Endowing Embodied Agents with Spatial Reasoning Capabilities for Vision-and-Language Navigation
Luo Ling, Bai Qianqian
TL;DR
This work tackles the gap in real-world embodied Vision-and-Language Navigation (VLN) where agents suffer spatial hallucinations when transferring from simulation. It introduces BrainNav, a bio-inspired hierarchical system with five modules—hippocampal memory, visual cortex perception, parietal space builder, prefrontal decision center, and cerebellar motion execution unit—and a dual-map dual-orientation framework to maintain robust spatial cognition in continuous environments. The method achieves zero-shot real-world success on a Limo Pro robot without fine-tuning and outperforms state-of-the-art VLN-CE baselines, validating its effectiveness and practicality.

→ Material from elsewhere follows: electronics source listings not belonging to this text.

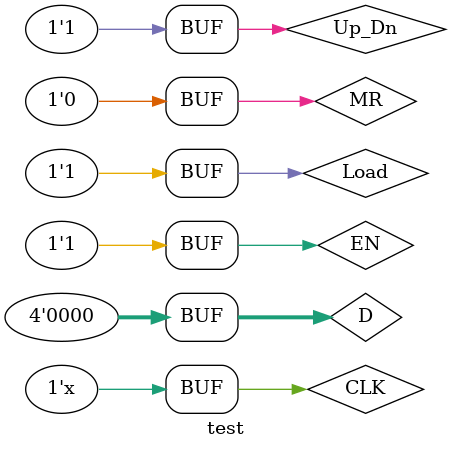
<source format=v>
`timescale 1ns / 1ps


module test;

	// Inputs
	reg MR;
	reg Load;
	reg EN;
	reg CLK;
	reg [3:0] D;
	reg Up_Dn;

	// Outputs
	wire [3:0] Q;
	wire CO;
	
	always
	 #50CLK=~CLK;
	// Instantiate the Unit Under Test (UUT)
	demo13 uut (
		.MR(MR), 
		.Load(Load), 
		.EN(EN), 
		.CLK(CLK), 
		.Q(Q), 
		.CO(CO), 
		.D(D), 
		.Up_Dn(Up_Dn)
	);

	initial begin
		// Initialize Inputs
		MR = 0;
		Load = 0;
		EN = 0;
		CLK = 0;
		D = 0;
		Up_Dn = 0;

		// Wait 100 ns for global reset to finish
		#100;
        
		// Add stimulus here
		MR = 1;
		Load = 0;
		EN = 0;
		D = 0;
		Up_Dn = 0;

		// Wait 100 ns for global reset to finish
		#100;
		MR = 0;
		Load = 0;
		EN = 0;
		D = 4'b1111;
		Up_Dn = 0;

		// Wait 100 ns for global reset to finish
		#100;
		MR = 0;
		Load = 1;
		EN = 1;
		D = 4'b0000;
		Up_Dn = 0;

		// Wait 100 ns for global reset to finish
		#100;
		MR = 0;
		Load = 1;
		EN = 0;
		D = 0;
		Up_Dn = 0;

		// Wait 100 ns for global reset to finish
		#100;
		MR = 1;
		Load = 0;
		EN = 0;
		D = 0;
		Up_Dn = 0;

		// Wait 100 ns for global reset to finish
		#100;
		MR = 0;
		Load = 0;
		EN = 0;
		D = 4'b0000;
		Up_Dn = 0;

		// Wait 100 ns for global reset to finish
		#100;
		MR = 0;
		Load = 1;
		EN = 1;
		D = 0;
		Up_Dn = 1;

		// Wait 100 ns for global reset to finish
		#100;
		MR = 0;
		Load = 1;
		EN = 1;
		D = 0;
		Up_Dn = 1;

		// Wait 100 ns for global reset to finish
		#100;
		MR = 0;
		Load = 1;
		EN = 1;
		D = 0;
		Up_Dn = 1;

		// Wait 100 ns for global reset to finish
		#100;

	end
      
endmodule


</source>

By integrating biological spatial cognition principles with online perception and planning, BrainNav enhances adaptability and reduces spatial hallucinations in dynamic indoor settings, offering a path toward more reliable real-world embodied navigation.
Abstract
Enhancing the spatial perception capabilities of mobile robots is crucial for achieving embodied Vision-and-Language Navigation (VLN). Although significant progress has been made in simulated environments, directly transferring these capabilities to real-world scenarios often results in severe hallucination phenomena, causing robots to lose effective spatial awareness. To address this issue, we propose BrainNav, a bio-inspired spatial cognitive navigation framework inspired by biological spatial cognition theories and cognitive map theory. BrainNav integrates dual-map (coordinate map and topological map) and dual-orientation (relative orientation and absolute orientation) strategies, enabling real-time navigation through dynamic scene capture and path planning. Its five core modules-Hippocampal Memory Hub, Visual Cortex Perception Engine, Parietal Spatial Constructor, Prefrontal Decision Center, and Cerebellar Motion Execution Unit-mimic biological cognitive functions to reduce spatial hallucinations and enhance adaptability. Validated in a zero-shot real-world lab environment using the Limo Pro robot, BrainNav, compatible with GPT-4, outperforms existing State-of-the-Art (SOTA) Vision-and-Language Navigation in Continuous Environments (VLN-CE) methods without fine-tuning.